But, the employee argued that the health plan was ''not generous enough'' because his salary will wither over time due to inflation.
Notably, Mr Clifford first went on sick leave in September 2008 and things remained as such until 2013 when he raised a grievance. Heeding his complaint, IBM offered him a 'compromise agreement' where he was put onto the company's disability plan so he wouldn't be dismissed. Under the plan, a person who is unable to work is not dismissed but remains an employee and has ''no obligation to work''.
An employee on the plan has a 'right' until recovery, retirement, or death if earlier, to be paid 75% of agreed earnings. In his case, his agreed salary was 72,037 pounds, meaning from 2013 he would be paid 54,028 pounds per year after 25% was deducted. The plan was fixed in place for more than 30 years until he reached retirement age at 65.
In February 2022, he took IBM to an employment tribunal on claims of disability discrimination. He said, "The point of the plan was to give security to employees not able to work - that was not achieved if payments were forever frozen."
However, things didn't go according to his plan, as an employment tribunal dismissed his claims, with a judge telling him he has been given a "very substantial benefit" and "favourable treatment".
Judge Housego said, “That active employee may get pay rises, but inactive employees do not, is a difference, but is not, in my judgment, a detriment caused by something arising from disability. The complaint is in fact that the benefit of being an inactive employee on the plan is not generous enough because the payments have been at a fixed level since April 6, 2013, now 10 years, and may remain so.
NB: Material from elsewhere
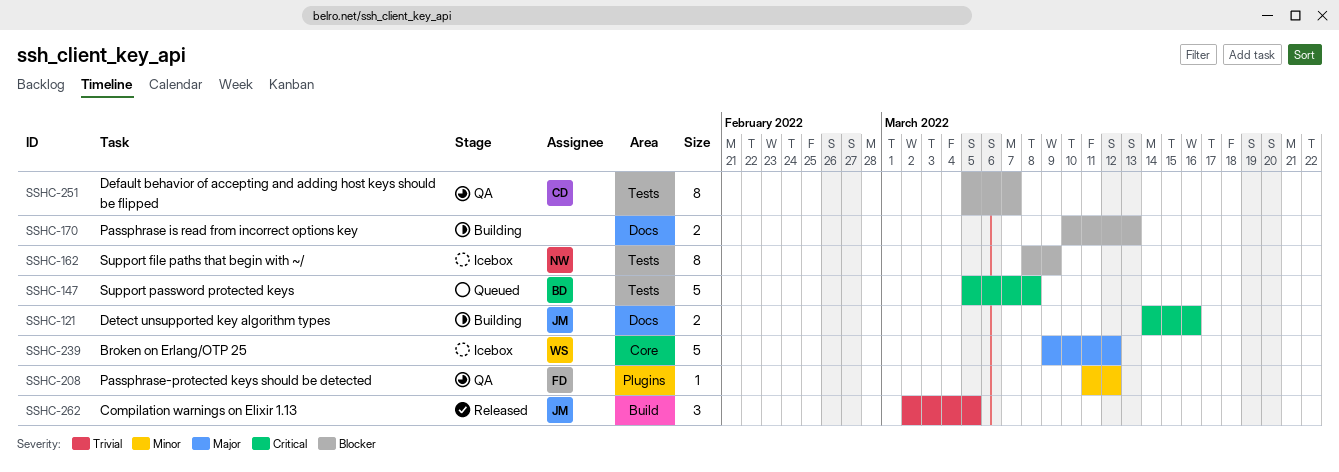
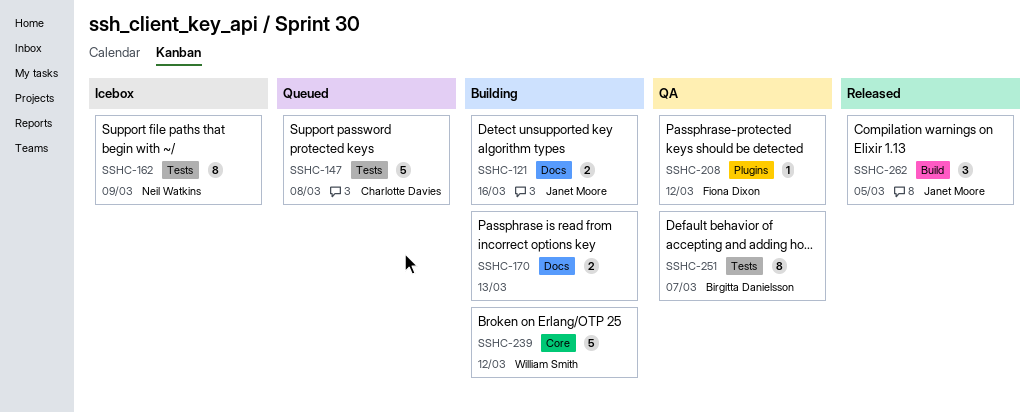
SSHC-147, owner: Birgitta Danielsson -> Charlotte Davies
SSHC-239, status: Icebox -> Building
SSHC-251, owner: Charlotte Davies -> Birgitta Danielsson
''The claim is that the absence of an increase in salary is disability discrimination because it is less favourable treatment than afforded those not disabled. This contention is not sustainable because only the disabled can benefit from the plan. It is not disability discrimination that the plan is not even more generous. Even if the value of the £50,000 a year halved over 30 years, it is still a very substantial benefit.''
''It is more favourable treatment, not less,'' he concluded.